John 9:1-41, Fourth Sunday of Lent
For the Fourth Sunday of Lent, we recall Jesus’ healing of a blind man that brought many more things to light than just one man’s eyesight. It teaches us how blind we can be to what’s going on. The Lord wants to cure us of the worst blindness: a spiritual one. Through faith in the Son of man, we receive a deeper interior vision beyond our physical sight thanks to Christ, the light of the world.
In today’s First Reading the prophet Samuel has been sent to the house of Jesse to identify and anoint the new king of Israel.
He’s been sent by God to anoint a replacement for King Saul, who was a tall, powerful man who chose to ignore the Lord’s command because he feared public opinion. Samuel thought Jesse’s son Eliab would be a good replacement, because he was tall and handsome, much like Saul. But God shuts him down right away: “man sees the appearance, but the Lord looks into the heart.”
David was not considered important enough to even invite him to the feast. His father sent him to go do something “useful” while the big boys attended to serious things. We all know how the story of King David goes from there. He not only becomes the greatest king of Israel but establishes the dynasty in which Christ will be born as the Messiah. God always looks into the heart and helps bring the truth of people to light.
In today’s Second Reading Paul reminds us that the Lord has brought us from darkness to light, and that light has exposed the good and the bad.
Humanity was in darkness until the light of Christ came to lead us out of it. Sin not only disfigures us, but it also blinds us. With impaired vision and everyone disfigured, it was impossible for us to see the right way to live without Our Lord’s help.
Paul puts Christians who’ve now received the light of Christ on guard against a worldly outlook that seems enlightened, but actually is darkness and fruitless.
In today’s Gospel, the Lord heals a blind man and helps to see with an entirely new level of light, the light of truth.
While walking along the streets of Jerusalem one day, Jesus sees a common enough sight in the Holy City. There is a disabled person by the side of the road begging for alms. What else is the poor man to do? He has been blind from birth, so employment opportunities are limited. He has no ability to see, but he can speak. So the man born blind cries out for assistance.
The disciples voiced out the belief of their time; they wanted to pinpoint the cause of the problem theologically: Whose sin brought down this judgment upon the blind man? Jesus is much more interested in solving the problem than analyzing it. But the action he takes is strange to say the least. He could have simply gathered a crowd, given a speech, the uttered dramatic command: “Be healed!” He did it this way with others. It would have been dignified enough. But no, his action is to spit in the dust, make a paste of mud, and smear it on the eyes of the blind man, commanding him to wash off the paste in the Pool of Siloam.
What must the blind man and the crowds have thought in the interval between the smearing and the washing?
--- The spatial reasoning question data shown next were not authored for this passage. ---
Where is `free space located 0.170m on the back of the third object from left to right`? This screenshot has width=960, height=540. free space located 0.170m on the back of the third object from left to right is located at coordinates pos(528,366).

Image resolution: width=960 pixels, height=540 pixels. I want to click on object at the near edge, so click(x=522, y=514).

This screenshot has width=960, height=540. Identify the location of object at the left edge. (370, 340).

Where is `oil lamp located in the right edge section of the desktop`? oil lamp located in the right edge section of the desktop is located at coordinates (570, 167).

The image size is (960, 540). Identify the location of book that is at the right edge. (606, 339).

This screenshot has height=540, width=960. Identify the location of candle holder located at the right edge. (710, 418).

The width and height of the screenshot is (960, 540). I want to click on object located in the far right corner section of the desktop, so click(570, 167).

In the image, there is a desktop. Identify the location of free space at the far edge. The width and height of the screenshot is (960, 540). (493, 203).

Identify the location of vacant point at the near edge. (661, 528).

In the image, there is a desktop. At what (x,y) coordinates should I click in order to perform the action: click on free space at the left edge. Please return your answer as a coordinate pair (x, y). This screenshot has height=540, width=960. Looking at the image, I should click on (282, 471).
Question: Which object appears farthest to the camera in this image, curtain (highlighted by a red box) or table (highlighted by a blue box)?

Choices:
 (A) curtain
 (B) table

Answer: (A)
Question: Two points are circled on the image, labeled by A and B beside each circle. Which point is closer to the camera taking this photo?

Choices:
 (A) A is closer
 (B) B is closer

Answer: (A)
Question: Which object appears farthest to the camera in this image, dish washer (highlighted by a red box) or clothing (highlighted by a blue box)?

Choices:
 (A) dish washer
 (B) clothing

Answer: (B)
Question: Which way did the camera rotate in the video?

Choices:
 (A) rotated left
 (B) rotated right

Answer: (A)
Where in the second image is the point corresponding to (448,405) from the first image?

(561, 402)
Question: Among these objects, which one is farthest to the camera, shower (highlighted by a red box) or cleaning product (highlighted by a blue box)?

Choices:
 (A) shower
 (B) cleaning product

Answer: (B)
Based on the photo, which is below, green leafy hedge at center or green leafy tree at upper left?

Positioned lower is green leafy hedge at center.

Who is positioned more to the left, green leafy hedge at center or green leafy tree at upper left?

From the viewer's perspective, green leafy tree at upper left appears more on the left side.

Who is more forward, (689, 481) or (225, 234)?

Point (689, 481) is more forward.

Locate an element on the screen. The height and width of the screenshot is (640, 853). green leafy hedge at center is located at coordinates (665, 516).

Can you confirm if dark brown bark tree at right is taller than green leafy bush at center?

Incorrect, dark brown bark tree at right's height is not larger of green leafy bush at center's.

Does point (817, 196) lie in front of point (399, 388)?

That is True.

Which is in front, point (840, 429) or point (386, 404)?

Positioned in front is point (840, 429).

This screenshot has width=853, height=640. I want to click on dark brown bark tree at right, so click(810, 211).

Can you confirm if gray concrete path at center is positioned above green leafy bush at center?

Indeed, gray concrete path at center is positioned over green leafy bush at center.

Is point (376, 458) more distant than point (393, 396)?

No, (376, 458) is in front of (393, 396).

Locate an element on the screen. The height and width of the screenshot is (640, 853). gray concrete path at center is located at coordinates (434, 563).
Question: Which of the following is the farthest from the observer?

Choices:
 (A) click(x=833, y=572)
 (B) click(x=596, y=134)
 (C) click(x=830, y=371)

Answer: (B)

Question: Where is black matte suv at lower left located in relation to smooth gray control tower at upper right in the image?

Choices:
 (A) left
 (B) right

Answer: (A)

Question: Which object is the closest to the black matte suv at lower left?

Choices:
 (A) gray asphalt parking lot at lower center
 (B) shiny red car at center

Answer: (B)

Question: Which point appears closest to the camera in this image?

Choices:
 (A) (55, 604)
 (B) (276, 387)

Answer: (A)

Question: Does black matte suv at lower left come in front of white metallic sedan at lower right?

Why did Jesus choose to do it this way?
Saliva was and still is considered having healing effects. We put salvia on a mosquito bite and animals lick when wounded. But why mud-paste? Because God made the dust of the earth, and saw it as good (Gen 1). And out of it he formed the first man (Gen 2) which he saw as very good. Though many religious movements have shunned material things as unspiritual, and even evil, the God of Israel appears as a rather earthy divinity. He is so comfortable with the physical world that he even allows himself to be united to it forever, becoming flesh in the womb of Mary.
The man born blind not only received the gift of sight, but he also received an opportunity to see that Jesus had been sent by the Father and had the power of God to heal. He saw a miracle happen. The disciples thought his blindness was due to either his sin or the sin of his parents. Jesus corrected them. His healing was to show God at work.
The Pharisees showed how blind they were to the power of God. They wanted to condemn Jesus as a sinner breaking the Sabbath because that was the way they saw the world.
The man born blind could not deny what was right in front of his face. At this point, the Pharisees had decided to cast out anyone who said Jesus was the Messiah. He didn’t claim Jesus was the Messiah, but he presented irrefutable logic to the Pharisees: “We know that God does not listen to sinners, but if one is devout and does his will, he listens to him … If this man were not from God, he would not be able to do anything.”
His healing was to show God working, but the Pharisees couldn’t accept that and cast him out. But Jesus went looking for him and gave him the opportunity to believe in him as the Messiah, and he accepted wholeheartedly. Jesus had not just restored his sight; he’d given him the light to see salvation at his doorstep and the need to give witness to it.
What Jesus does for the man born blind is a sign of the whole sacramental practice of the Church he established. Physical symbols come to contain what they symbolize and transmit what they contain.
Of course this is not brand new. It is prefigured and prepared for in the Old Testament, as we heard in the first reading.
Special oil called chrism is carried by the prophet Samuel to be used in the anointing of a new king. The Philistines, a mighty people from the seacoast with superior weapons and military skill, oppress the people of Israel. The role of the King is to defend his people from their enemies, and the Philistines are formidable foes. The King will need great strength to fulfill his mission, so he is to be anointed with sacred chrism, a holy, perfumed oil first used to consecrate priests. It is carried in the hollow horn of a bull, a symbol of the power this chrism is intended to transmit. The smallest and seemingly weakest of the sons of Jesse is smeared with this oil, and from that moment, the power of the Lord rushed upon David, turning this shepherd into the first Lion of Judah.
The Easter Vigil is only three weeks away, and those who participate in it do a renewal of their Baptismal promises, lit candles in hand. And when we remember our baptism we become aware that symbols accompanied the ceremony: We were baptised with water and are reminded of the man born blind who could see after washing his eyes in the Pool of Siloam. We were anointed with chrism – like young David to become strong in our struggle against evil. And a candle was lighted to symbolize the passage from darkness to light.
As you know only too well, Lent is a time of penance and sorrow for our sins, but it is also a preparation to celebrate the light of the Resurrection. Jesus didn’t want to just show us something through his Resurrection. He wanted to show us something through his entire earthly life, bad and good. Lent is a time to let the light of Christ back into those dark corners and rooms of our life where we’ve tried to keep him out.